Полнота удовлетворения эмоциональной потребности зависит от качества предмета удовлетворения. Это отчетливо проявилось в исследовании В. Д. Балина и А. А. Меклер (1998), которые показали, что прослушивание музыки при ее воспроизведении на аппаратуре высшего качества с пластинки вызывает эмоции большей интенсивности и в большем количестве, чем с кассетного магнитофона третьего класса. По аналогии можно сказать, что глубина и интенсивность эмоционального переживания при прослушивании музыки на стереофоническом проигрывателе будет больше, чем на монофоническом, а присутствие на концерте доставит большее эмоциональное наслаждение, чем прослушивание того же музыкального произведения дома. Точно так же большее эмоциональное впечатление окажет посещение картинной галереи, чем просматривание дома альбомов, слайдов и открыток.
Хотя эмоции сами по себе не являются мотивами (которые я рассматриваю как сложное образование, включающее в себя потребность, идеальную (представляемую) цель и мотиваторы, т. е. факторы, повлиявшие на принятие решения и формирование намерения), они могут выступать в мотивационном процессе не только в качестве «советчика» или энергетического усилителя побуждений, возникающих в процессе мотивации, но и самого побудителя, правда, не действий по удовлетворению потребности, а мотивационного процесса. Это происходит в том случае, когда у человека возникает потребность в эмоциональных ощущениях и переживаниях и когда человек осознает их как ценность.

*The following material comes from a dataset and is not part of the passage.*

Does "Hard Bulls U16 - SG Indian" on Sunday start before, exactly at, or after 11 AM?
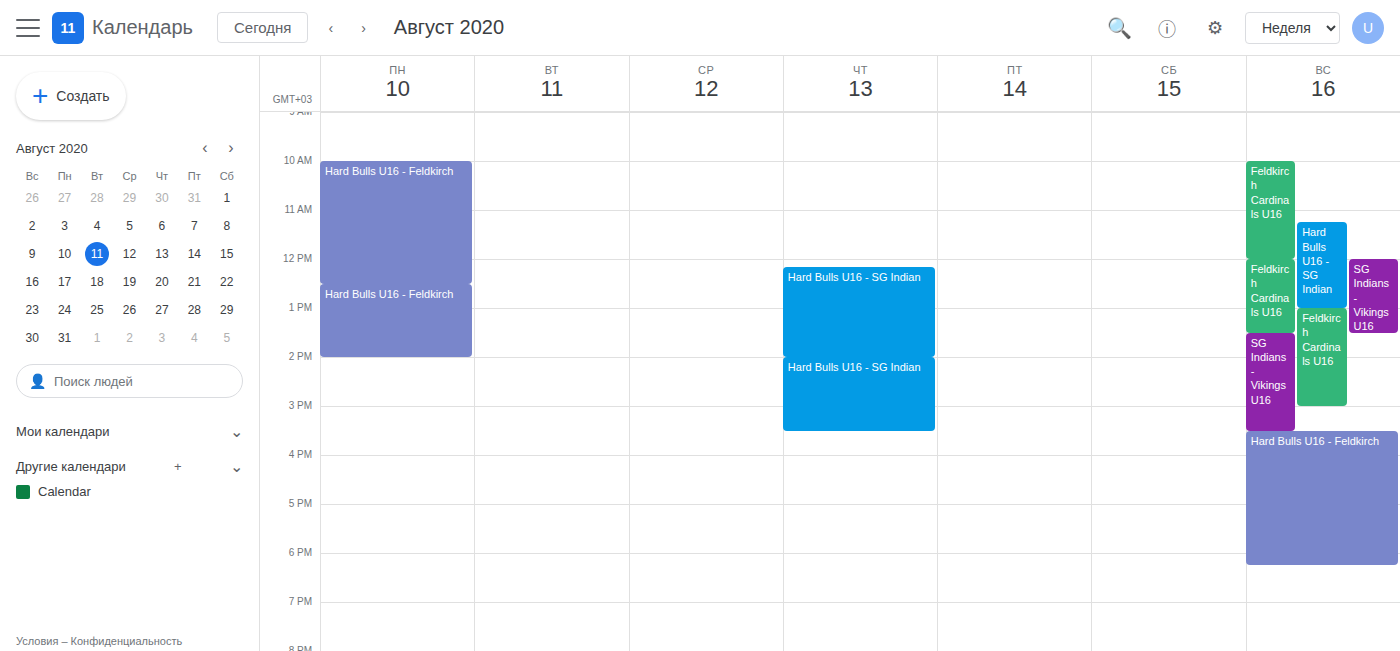
11:15 AM -- after 11 AM, 15 minutes below the 11 AM line.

Эмоции как" ценность. В 70-х годах XX века развернулась дискуссия между Б. И. Додоновым и П. В. Симоновым относительно того, являются ли эмоции ценностью. На первый взгляд спор этот не имеет отношения к рассмотрению мотивацион-ной роли эмоций. Однако в действительности понимание эмоции как ценности означает не что иное, как осуществление эмоциями функции побуждения, притягательности для человека.
Додонов справедливо считает, что эмоции необходимы для существования человека и животных, для их ориентировки в мире, для организации их поведения. «И поэтому про эмоции-оценки можно сказать, что они имеют для нас большую ценность, но ценность эта служебная. Это ценность средства, а не цели» (1978, с. 46-47). Однако эмоции, по Додонову, обладают и самостоятельной ценностью. «Этот факт, -пишет он, - достаточно хорошо осознан и вычленен житейской психологической интуицией, четко разграничившей случаи, когда человек что-либо делает с удовольствием и когда он чем-то занимается ради удовольствия» (Там же, с. 47). Ученый отмечает, что с теоретическим осмыслением этому факту явно не повезло. С самого начала на него легла тень некоторых ошибочных философских и психологических концепций, критика со стороны которых «выплеснула вместе с грязной водой и самого ребенка». До сих пор «весьма распространено мнение, будто любое признание эмоции в качестве ценности или мотива деятельности должно быть априорно отброшено как давно разоблаченная философская ошибка» (Там же, с. 47-48). При этом Додонов ссылается на многие художественные произведения, в которых писатели и поэты отразили мотивационное значение эмоций, представив эмоцию как мотив поведения.
Потребность в эмоциональном насыщении. Понимание эмоции как ценности приводит Б. И. Додонова (1978) к представлению о том, что у человека имеется потребность в «эмоциональном насыщении», т. е. в эмоциональных переживаниях. Действительно, еще знаменитый математик Б. Паскаль говорил, что мы думаем, что ищем покоя, а на самом деле ищем волнений. Это означает, что эмоциональный голод может прямо обусловливать мотивационный процесс.